* Directive
Take the entries below and return them unchanged.
▬▬▬
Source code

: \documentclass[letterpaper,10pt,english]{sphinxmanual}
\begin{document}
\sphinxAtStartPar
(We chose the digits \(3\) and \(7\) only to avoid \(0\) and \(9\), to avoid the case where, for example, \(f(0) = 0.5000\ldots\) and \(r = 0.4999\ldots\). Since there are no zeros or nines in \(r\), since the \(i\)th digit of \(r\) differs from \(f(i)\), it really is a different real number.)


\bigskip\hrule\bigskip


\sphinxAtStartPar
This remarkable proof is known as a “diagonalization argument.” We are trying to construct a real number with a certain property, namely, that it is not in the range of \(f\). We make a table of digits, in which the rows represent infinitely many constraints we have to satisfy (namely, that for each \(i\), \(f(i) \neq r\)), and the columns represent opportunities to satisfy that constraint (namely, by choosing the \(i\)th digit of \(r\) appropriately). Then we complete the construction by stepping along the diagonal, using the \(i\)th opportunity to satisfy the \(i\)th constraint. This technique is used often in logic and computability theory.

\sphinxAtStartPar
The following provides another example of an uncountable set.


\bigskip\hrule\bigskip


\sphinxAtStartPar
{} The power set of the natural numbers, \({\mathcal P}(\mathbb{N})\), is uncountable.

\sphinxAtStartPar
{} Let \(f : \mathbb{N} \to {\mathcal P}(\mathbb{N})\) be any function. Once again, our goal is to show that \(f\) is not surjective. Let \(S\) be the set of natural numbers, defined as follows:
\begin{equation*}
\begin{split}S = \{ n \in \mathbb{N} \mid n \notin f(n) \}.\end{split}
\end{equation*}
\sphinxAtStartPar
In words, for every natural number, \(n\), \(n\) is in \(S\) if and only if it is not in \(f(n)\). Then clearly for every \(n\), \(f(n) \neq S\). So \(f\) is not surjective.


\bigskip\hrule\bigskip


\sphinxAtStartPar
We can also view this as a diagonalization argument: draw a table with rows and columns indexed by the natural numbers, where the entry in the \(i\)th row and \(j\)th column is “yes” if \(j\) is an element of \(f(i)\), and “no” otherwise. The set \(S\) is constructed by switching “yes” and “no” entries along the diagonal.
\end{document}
▬▬▬
* Output of the task
Source code

: \documentclass[letterpaper,10pt,english]{sphinxmanual}
\begin{document}
\sphinxAtStartPar
(We chose the digits \(3\) and \(7\) only to avoid \(0\) and \(9\), to avoid the case where, for example, \(f(0) = 0.5000\ldots\) and \(r = 0.4999\ldots\). Since there are no zeros or nines in \(r\), since the \(i\)th digit of \(r\) differs from \(f(i)\), it really is a different real number.)


\bigskip\hrule\bigskip


\sphinxAtStartPar
This remarkable proof is known as a “diagonalization argument.” We are trying to construct a real number with a certain property, namely, that it is not in the range of \(f\). We make a table of digits, in which the rows represent infinitely many constraints we have to satisfy (namely, that for each \(i\), \(f(i) \neq r\)), and the columns represent opportunities to satisfy that constraint (namely, by choosing the \(i\)th digit of \(r\) appropriately). Then we complete the construction by stepping along the diagonal, using the \(i\)th opportunity to satisfy the \(i\)th constraint. This technique is used often in logic and computability theory.

\sphinxAtStartPar
The following provides another example of an uncountable set.


\bigskip\hrule\bigskip


\sphinxAtStartPar
{} The power set of the natural numbers, \({\mathcal P}(\mathbb{N})\), is uncountable.

\sphinxAtStartPar
{} Let \(f : \mathbb{N} \to {\mathcal P}(\mathbb{N})\) be any function. Once again, our goal is to show that \(f\) is not surjective. Let \(S\) be the set of natural numbers, defined as follows:
\begin{equation*}
\begin{split}S = \{ n \in \mathbb{N} \mid n \notin f(n) \}.\end{split}
\end{equation*}
\sphinxAtStartPar
In words, for every natural number, \(n\), \(n\) is in \(S\) if and only if it is not in \(f(n)\). Then clearly for every \(n\), \(f(n) \neq S\). So \(f\) is not surjective.


\bigskip\hrule\bigskip


\sphinxAtStartPar
We can also view this as a diagonalization argument: draw a table with rows and columns indexed by the natural numbers, where the entry in the \(i\)th row and \(j\)th column is “yes” if \(j\) is an element of \(f(i)\), and “no” otherwise. The set \(S\) is constructed by switching “yes” and “no” entries along the diagonal.
\end{document}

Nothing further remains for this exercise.